Who should they pick for honored postage: arts or science, famed youth or great age?

The answer's here. The coming year will feature a man of mystery.

Writer Edgar Allan Poe will be featured on a U.S. postage stamp early in 2009, the U.S. Postal Service said Thursday.

The 42-cent stamp will mark the 200th anniversary of the birth of poet and mystery writer Poe and will be issued Jan. 16 in Richmond, Va.

The Poe stamp is one of several issues for early 2009 announced by the post office.

Other new postage announced included commemorative stamps marking Alaska and Oregon statehood, lunar new year - the year of the ox - and a postal card marking the bicentennial of Miami University of Ohio.

Also announced was a set of stamps honoring a dozen civil rights leaders, which will go on sale Feb. 12 with ceremonies in New York.

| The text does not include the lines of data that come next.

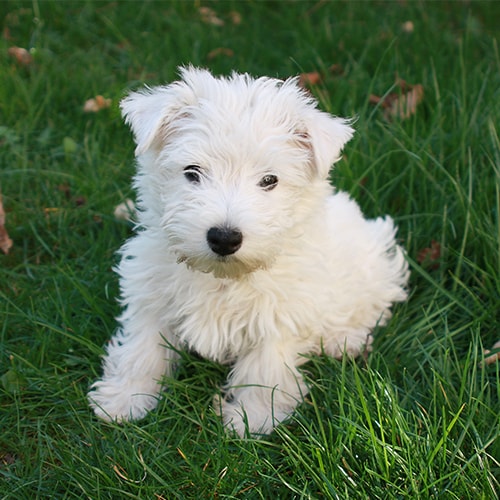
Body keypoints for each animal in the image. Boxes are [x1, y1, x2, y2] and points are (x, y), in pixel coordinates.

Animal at [89, 67, 410, 438]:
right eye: (192, 172)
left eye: (269, 180)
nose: (224, 237)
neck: (225, 276)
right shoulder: (151, 295)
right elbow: (142, 350)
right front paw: (124, 400)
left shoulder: (279, 316)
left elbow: (263, 370)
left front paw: (250, 419)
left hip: (372, 263)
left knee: (373, 306)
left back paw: (345, 340)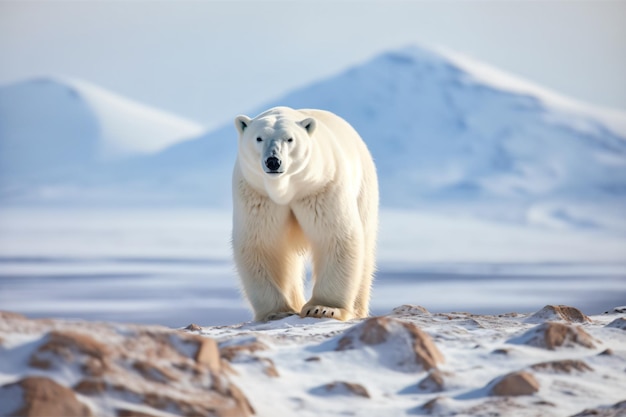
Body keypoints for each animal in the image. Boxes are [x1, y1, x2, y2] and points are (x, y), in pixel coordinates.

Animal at [229, 105, 376, 320]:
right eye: (259, 138)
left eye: (289, 139)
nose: (273, 161)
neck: (286, 190)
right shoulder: (257, 196)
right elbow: (262, 243)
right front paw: (277, 312)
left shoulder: (321, 188)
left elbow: (334, 236)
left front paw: (323, 308)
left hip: (364, 187)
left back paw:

Included in that set are:

Mary Church Terrell: Advocate for racial justice and women's rights in America and abroad.

Mary White Ovington: Journalist and social worker, a founder of the National Association for the Advancement of Colored People.

J. R. Clifford: First black lawyer licensed in West Virginia; attacked racial discrimination in education.

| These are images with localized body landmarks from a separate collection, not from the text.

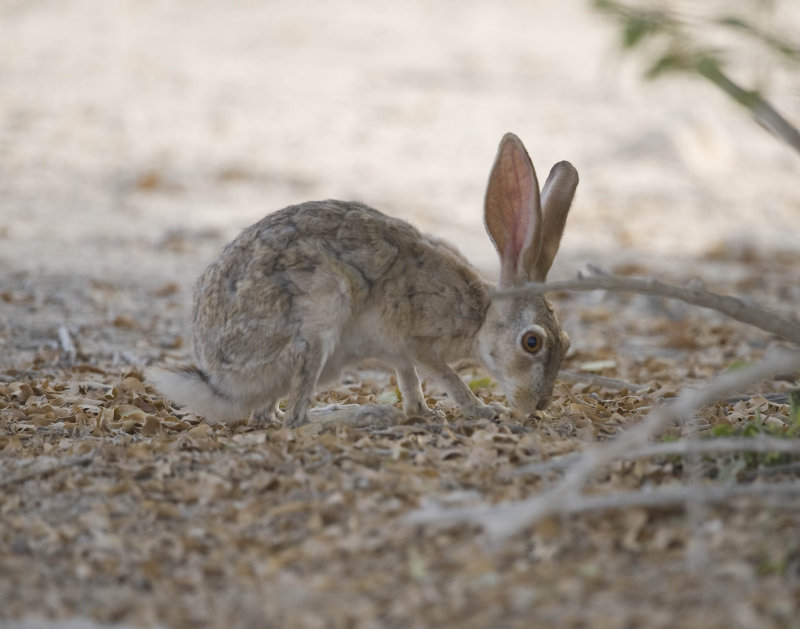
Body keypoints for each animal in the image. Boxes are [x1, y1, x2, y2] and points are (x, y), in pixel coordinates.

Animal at [148, 132, 576, 426]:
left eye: (567, 342)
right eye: (532, 343)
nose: (538, 405)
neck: (482, 315)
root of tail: (217, 377)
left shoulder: (400, 355)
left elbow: (409, 380)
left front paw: (422, 413)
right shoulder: (417, 340)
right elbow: (447, 377)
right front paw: (483, 410)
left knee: (269, 416)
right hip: (320, 316)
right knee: (294, 421)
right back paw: (358, 416)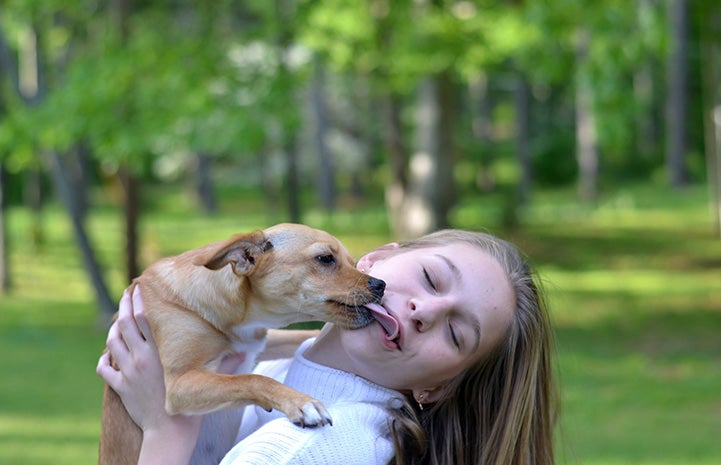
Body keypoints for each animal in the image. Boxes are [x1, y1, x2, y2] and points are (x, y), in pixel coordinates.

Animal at [100, 223, 388, 464]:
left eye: (353, 262)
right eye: (326, 259)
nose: (381, 284)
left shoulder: (257, 343)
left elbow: (298, 339)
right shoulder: (180, 384)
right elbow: (251, 379)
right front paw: (301, 403)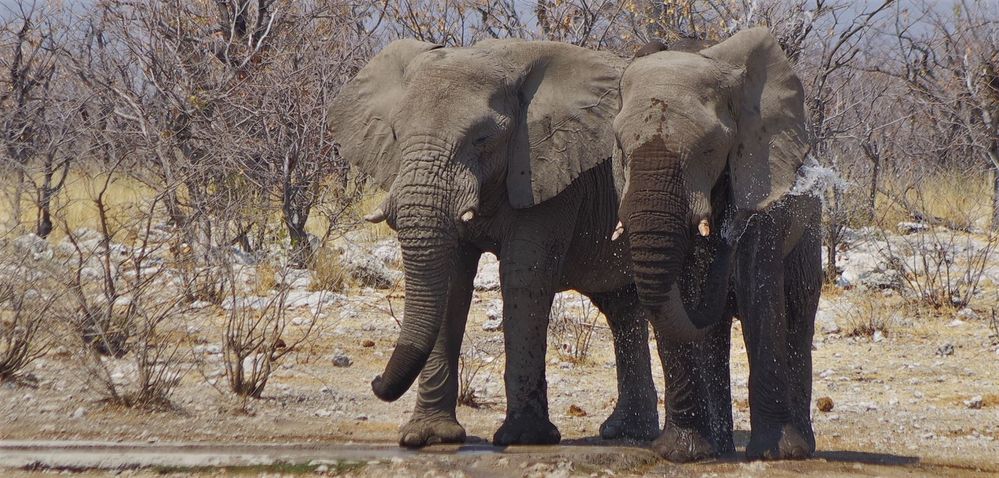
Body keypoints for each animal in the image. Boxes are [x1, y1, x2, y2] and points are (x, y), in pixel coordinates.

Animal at [330, 39, 664, 446]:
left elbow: (523, 278)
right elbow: (451, 283)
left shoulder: (548, 172)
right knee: (622, 308)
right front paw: (431, 436)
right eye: (395, 134)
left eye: (483, 139)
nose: (376, 382)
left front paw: (524, 438)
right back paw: (626, 433)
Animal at [612, 28, 824, 462]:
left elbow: (759, 290)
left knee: (797, 311)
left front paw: (775, 453)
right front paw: (681, 453)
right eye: (620, 148)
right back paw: (722, 448)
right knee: (714, 331)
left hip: (810, 227)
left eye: (711, 148)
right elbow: (676, 300)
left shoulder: (762, 182)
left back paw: (802, 448)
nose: (724, 231)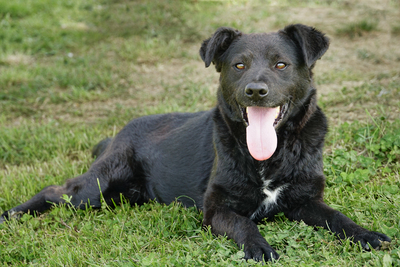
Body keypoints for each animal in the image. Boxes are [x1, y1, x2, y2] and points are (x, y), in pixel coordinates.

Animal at [0, 24, 390, 262]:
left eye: (281, 65)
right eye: (239, 65)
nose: (255, 91)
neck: (270, 156)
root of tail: (120, 132)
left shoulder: (306, 201)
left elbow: (339, 218)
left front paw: (367, 235)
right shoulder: (215, 210)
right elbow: (245, 224)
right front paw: (259, 247)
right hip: (96, 188)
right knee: (54, 191)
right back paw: (11, 215)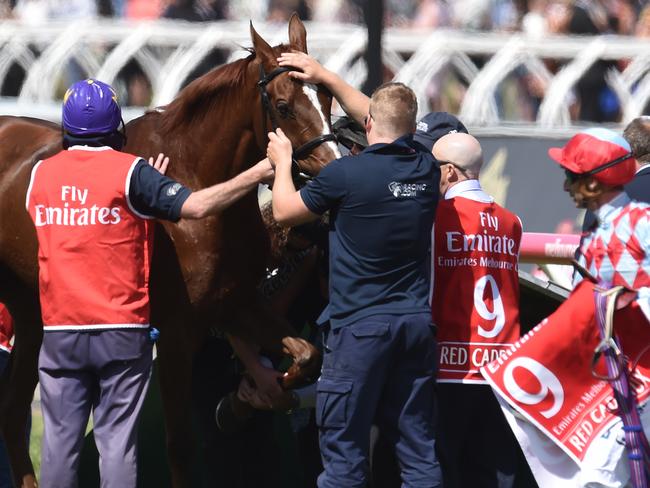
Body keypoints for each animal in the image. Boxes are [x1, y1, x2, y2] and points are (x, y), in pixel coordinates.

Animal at [0, 15, 336, 488]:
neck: (194, 176)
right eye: (284, 105)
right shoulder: (177, 329)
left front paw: (249, 398)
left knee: (13, 416)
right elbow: (179, 442)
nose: (333, 166)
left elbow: (307, 355)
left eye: (326, 95)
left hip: (33, 313)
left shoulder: (232, 303)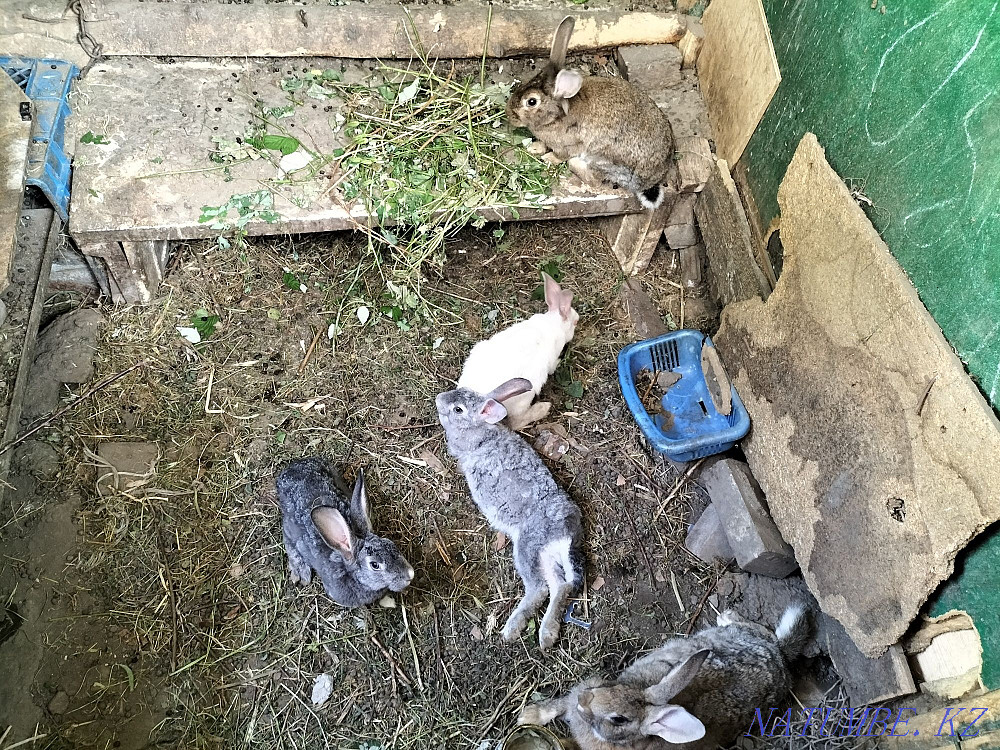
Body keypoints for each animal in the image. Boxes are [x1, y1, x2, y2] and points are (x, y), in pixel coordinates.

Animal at [435, 378, 585, 650]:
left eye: (458, 409)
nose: (439, 399)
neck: (483, 428)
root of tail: (566, 533)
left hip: (526, 547)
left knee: (539, 589)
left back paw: (512, 629)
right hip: (545, 556)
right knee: (561, 586)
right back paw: (547, 634)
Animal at [457, 272, 578, 430]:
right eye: (575, 322)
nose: (578, 321)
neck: (553, 322)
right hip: (524, 394)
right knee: (516, 421)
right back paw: (543, 408)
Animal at [507, 16, 679, 210]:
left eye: (531, 101)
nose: (509, 114)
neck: (556, 115)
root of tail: (652, 180)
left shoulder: (568, 145)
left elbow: (560, 155)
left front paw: (548, 158)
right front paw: (534, 147)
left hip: (603, 158)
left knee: (594, 179)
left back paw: (575, 164)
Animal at [517, 605, 810, 749]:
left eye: (619, 719)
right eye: (613, 686)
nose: (584, 701)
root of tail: (777, 656)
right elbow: (554, 706)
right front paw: (527, 715)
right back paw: (727, 616)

Joel Elias Spingarn: Endowed the Spingarn Medal, awarded annually since 1915, to highlight black achievement.

Oswald Garrison Villard: One of the founders of the NAACP and wrote the "Call" leading to its formation.

Daisy Gatson Bates: Mentored nine black students who enrolled at all-white Central High School in Little Rock, Ark., in 1957.

Charles Hamilton Houston: Lawyer, educator and a main architect of the civil rights movement.

Walter White: Leader of the NAACP who made daring undercover investigations.

Medgar Evers: NAACP official in Mississippi until his assassination in 1963.

Fannie Lou Hamer: Mississippi sharecropper who fought for black voting rights.

Ella Baker: Skillful organizer who encouraged women and young people to assume positions of leadership in the civil rights movement.

Ruby Hurley: NAACP official who did difficult, dangerous work in the South.